Rotorua's Pacific Learning Centre calls for support as number of autistic kids grows

The centre struggles with scarce resources and a shortage of qualified staff, relying on creativity. Photo credit: Supplied

By Grace Tinetali-Fiavaai, Te Rito Journalism cadet

Rotorua’s only Pacific Islands early learning centre is pleading for help from the Ministry of Education as it struggles with funding, resources and a lack of qualified staff.

Of the 20 enrolled children, four have been diagnosed as being on the autism spectrum and another four are undergoing assessment.

Essence of the Pacific Early Learning Centre manager Sera Byrne, of Fijian descent, says in her 40 years of teaching she has never been in a centre with so many children requiring additional attention and care.

The centre struggles with scarce resources and a shortage of qualified staff, often relying on creativity and resourcefulness to meet the children’s needs, she says.

”We get untrained people in while we work with the eight kids,” Byrne says.

However, “staff go above and beyond” to give the children enriching experiences.

Byrne is urging the ministry to recognise the crucial role early learning centres play in the lives of autistic children.

The plea is simple, she says: “I want to push for more qualified and specially trained teachers to help with the large number of children who need more attention.”

Three-year-old Akesa Domonibitu is one such child.

Her parents, Kayla Maki, 33 (Tūhoe) and Filipe Domonibitu, 32, from the Fijian village of Waikete on Viti Levu, enrolled her at the centre last year.

They say they chose Essence of the Pacific because of the centre’s multicultural programme and the opportunity to learn Fijian.

Maki says they sought assistance for Akesi when they began to notice issues at 18 months and autism assessments began when she was 2.

A challenge is not being able to effectively understand or communicate with their child.

”She tends to get frustrated and upset when I don’t do whatever it is she is trying to tell us,” Maki says.

However, Akesi’s autism has “been a beautiful blessing” that has taught Maki patience.

”That’s something I truly lacked.”

They are thankful for the extra assistance they receive from iwi and the ministry’s learning support services.

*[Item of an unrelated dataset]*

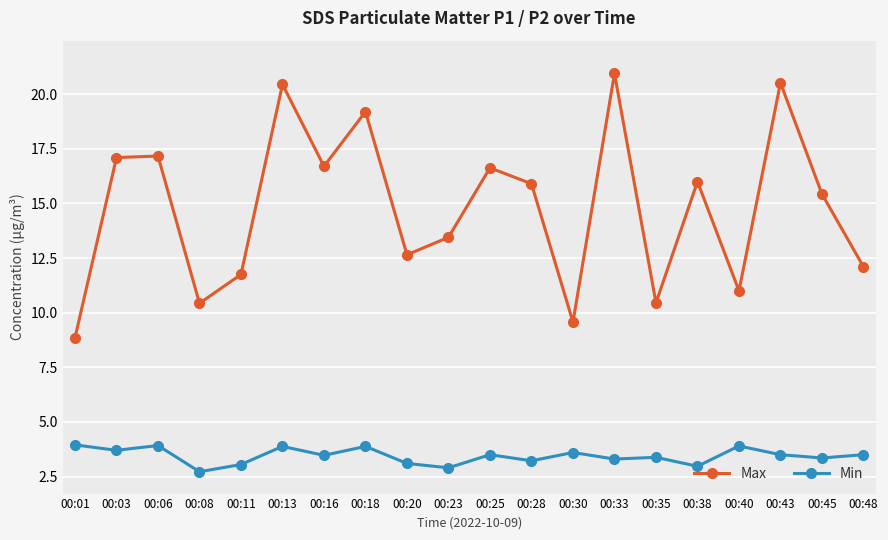

In Max, how many points are higher than both neighbors (excluding endpoints)?

7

According to a 2022 study published in The Journal of Pacific Research, the rate of autism among Pasifika children and young people (38.6 per 10,000 people) is substantively lower than other ethnic groups (67.5 for European and 47.2 for Māori).

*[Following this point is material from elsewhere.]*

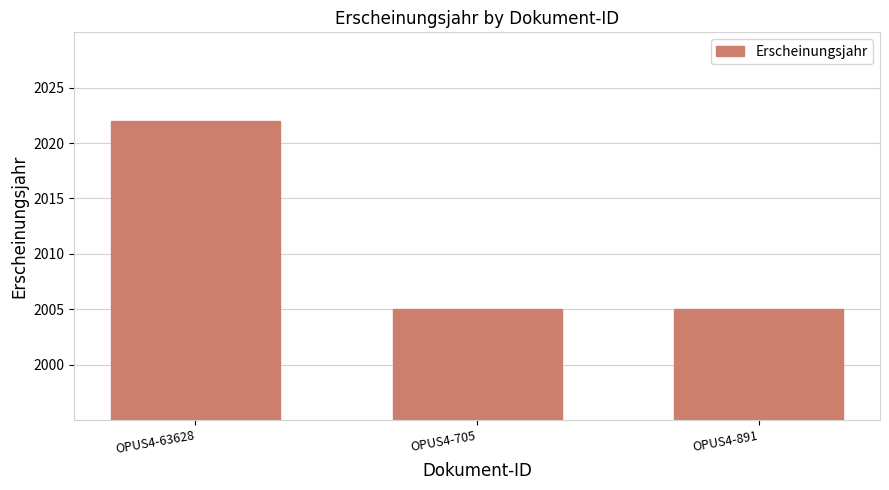

Approximately how many times larger is the value at OPUS4-891 compared to OPUS4-705?

1.0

Professor Jessica Tupou, Māori and strategic adviser for the Autism Clinic, says estimates suggest one in 44 people are impacted by autism.

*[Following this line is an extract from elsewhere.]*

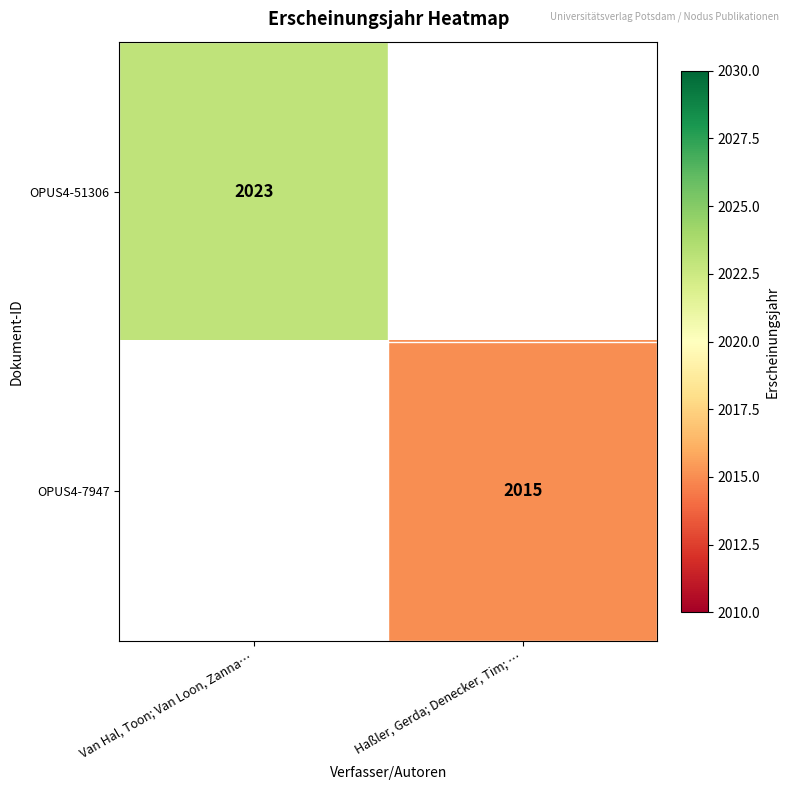

True or false: OPUS4-51306 has a value of 3274 at Van Hal, Toon; Van Loon, Zanna….

False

Referring to the Essence of the Pacific Early Learning Centre, she says having eight autistic children in one centre seems high.

Ministry of Education hautū, Te Tai Whenua (deputy secretary, Central) Jocelyn Mikaere says the centre has “a high number of tamariki that require additional support, as do the other early learning services in this neighbourhood”.

Access to learning supports is needs-based and not dependent on a diagnosis.

She said there is a range of support available to early learning services and schools that respond to students’ specific needs in a learning context. This includes learners with and without a formal diagnosis.

Mikaere says the ministry’s Te Mahau staff are in regular contact with the centre and have provided arange of support to the service to support these tamariki.

This includes professional development for staff at the centre, working with tamariki and their whānau to address specific learning needs such as communication (speech language therapist) and the provision of a part-time education support worker (ESW).

Most of the kaiako (teachers) at this service had participated in the Incredible Years Teacher programme and one kaiako has completed Incredible Years Autism.

”The Ministry of Education learning support team provides an early intervention service for very young children who have learning support needs, and their families, whānau and caregivers. These services are available regardless of whether the child attends an ECE [early childhood education] service or kōhanga reo or not.”